「温泉シリーズ」第2弾


新型コロナウイルス感染拡大の終息が見えてこない中、温泉好きにとっては充たされない日々が続いています。
せめて、温泉の夢を見たくて、これまでに浸かった中で、もう一度行きたい温泉を数え上げていたら、最初に思い浮かんだのが山梨市の「ほったらかし温泉」でした。

この温泉、1999年開業の温泉で、あまり宣伝もしなかったのですが、口コミで広く知られるようになりました。
富士山を遠望し甲府盆地を見下ろす山の中腹にある温泉は、以前から「露天風呂から日の出が見られる」と言われていて、一度は行ってみたいと思っていたところ、8年前の11月の連休に石和温泉に事務所旅行した時、その機会に恵まれました。

1日目の夜、「明日の朝4時半に出発して温泉に行く」と宣言して、朝、玄関に出てみたら、物好きが7人顔を揃えていました。
車2台に分乗して約20分、笛吹川フルーツパークの中を通り過ぎ、山道を上っていくと、目の前にだだっ広い駐車場が広がっていました。
受付の前には、もう、50人余りの行列ができています。前にいる人は「日の出を見たくて午前3時にバイクで東京を出てきた」と言っていました。

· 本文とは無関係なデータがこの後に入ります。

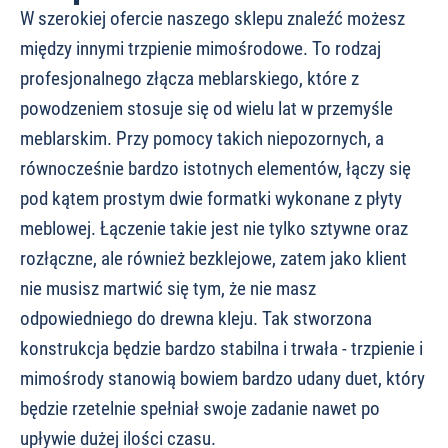
W szerokiej ofercie naszego sklepu znaleźć możesz
między innymi trzpienie mimośrodowe. To rodzaj
profesjonalnego złącza meblarskiego, które z
powodzeniem stosuje się od wielu lat w przemyśle
meblarskim. Przy pomocy takich niepozornych, a
równocześnie bardzo istotnych elementów, łączy się
pod kątem prostym dwie formatki wykonane z płyty
meblowej. Łączenie takie jest nie tylko sztywne oraz
rozłączne, ale również bezklejowe, zatem jako klient
nie musisz martwić się tym, że nie masz
odpowiedniego do drewna kleju. Tak stworzona
konstrukcja będzie bardzo stabilna i trwała - trzpienie i
mimośrody stanowią bowiem bardzo udany duet, który
będzie rzetelnie spełniał swoje zadanie nawet po
upływie dużej ilości czasu.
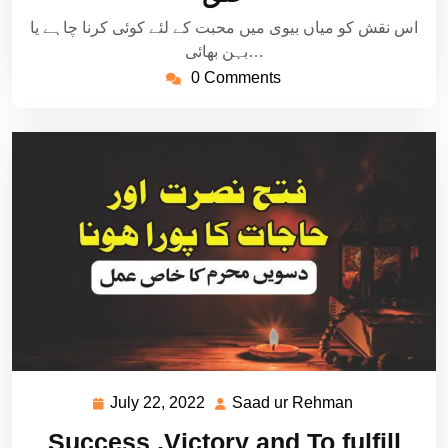
اس نقش کو میاں بیوی میں محبت کے لئے کوئی کرنا چاہے یا
بہن بھائی…
0 Comments
July 22, 2022
Saad ur Rehman
July
Saad
22,
ur
Success ,Victory and To fulfill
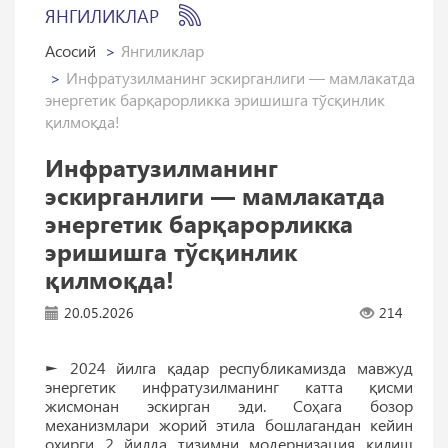
ЯНГИЛИКЛАР
Асосий
Янгиликлар
Инфратузилманинг эскирганлиги — мамлакатда
энергетик барқарорликка эришишга тўсқинлик
қилмоқда!
Инфратузилманинг
эскирганлиги — мамлакатда
энергетик барқарорликка
эришишга тўсқинлик
қилмоқда!
20.05.2026
214
► 2024 йилга қадар республикамизда мавжуд
энергетик инфратузилманинг катта қисми
жисмонан эскирган эди. Соҳага бозор
механизмлари жорий этила бошлагандан кейин
охирги 2 йилда тизимни модернизация қилиш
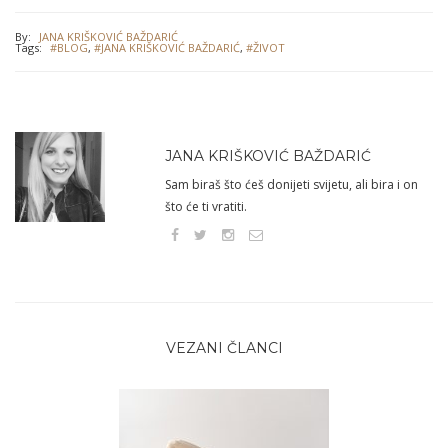
By:
JANA KRIŠKOVIĆ BAŽDARIĆ
Tags:
#BLOG
,
#JANA KRIŠKOVIĆ BAŽDARIĆ
,
#ŽIVOT
JANA KRIŠKOVIĆ BAŽDARIĆ
Sam biraš što ćeš donijeti svijetu, ali bira i on
što će ti vratiti.
VEZANI ČLANCI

この温泉、泉質の異なる「あっちの湯」と「こっちの湯」の2つの温泉があり、2003年に開場した「あっちの湯」の営業時間は「日の出1時間前から夜10時まで」で、「こっちの湯」は朝10時から開きます。
受付を通って建物の中に入るまでに30分以上待ちました。11月の山の夜明け前は、とにかく寒い。

「あっちの湯」の洗い場で、冷え切った体に掛け湯をし、外に出て、暗い中に目を凝らして見ると露天風呂には、黒い塊がいくつもうずくまっています。
露天風呂は、二段に分かれていて、上の木の風呂は熱めで、下の浅い岩風呂は温く、横になって体をお湯に浸けていないと寒い位です。木の風呂の方で「まだ日が出ないかなあ」と呟やく声を聞いて湯気の向こうを見ると、黒い塊は、風呂に浸かっている裸の男たちでした。
岩風呂に寝転んでいると、体が温まって汗が噴き出してきました。そのうちに、雲の間から日の光が見えてきました。
裸の男たちは、揃って朝日の方を向いてボーっとしています。何も纏っていないと、みんな可愛いものです。

「置いてくぞー」と言われて慌てて風呂から上がり、建物から出ると、朝ご飯を提供する外の食堂に20人以上の人が並んでいました。
メニューは、卵かけご飯・納豆とみそ汁だけで、1人前500円。
惹かれるものがありましたが、ホテルの朝食が待っているからと、腕を引っ張られて、その場を後にしました。
この次は、もう少し温かい季節に、平日を狙って行こうと思います。何も考えずに、朝日の方を向いて固まっているのもいいものです。
因みに、日の出を見られるのは「あっちの湯」ですが、「こっちの湯」も絶景に変わりはないそうです。特に夜景は。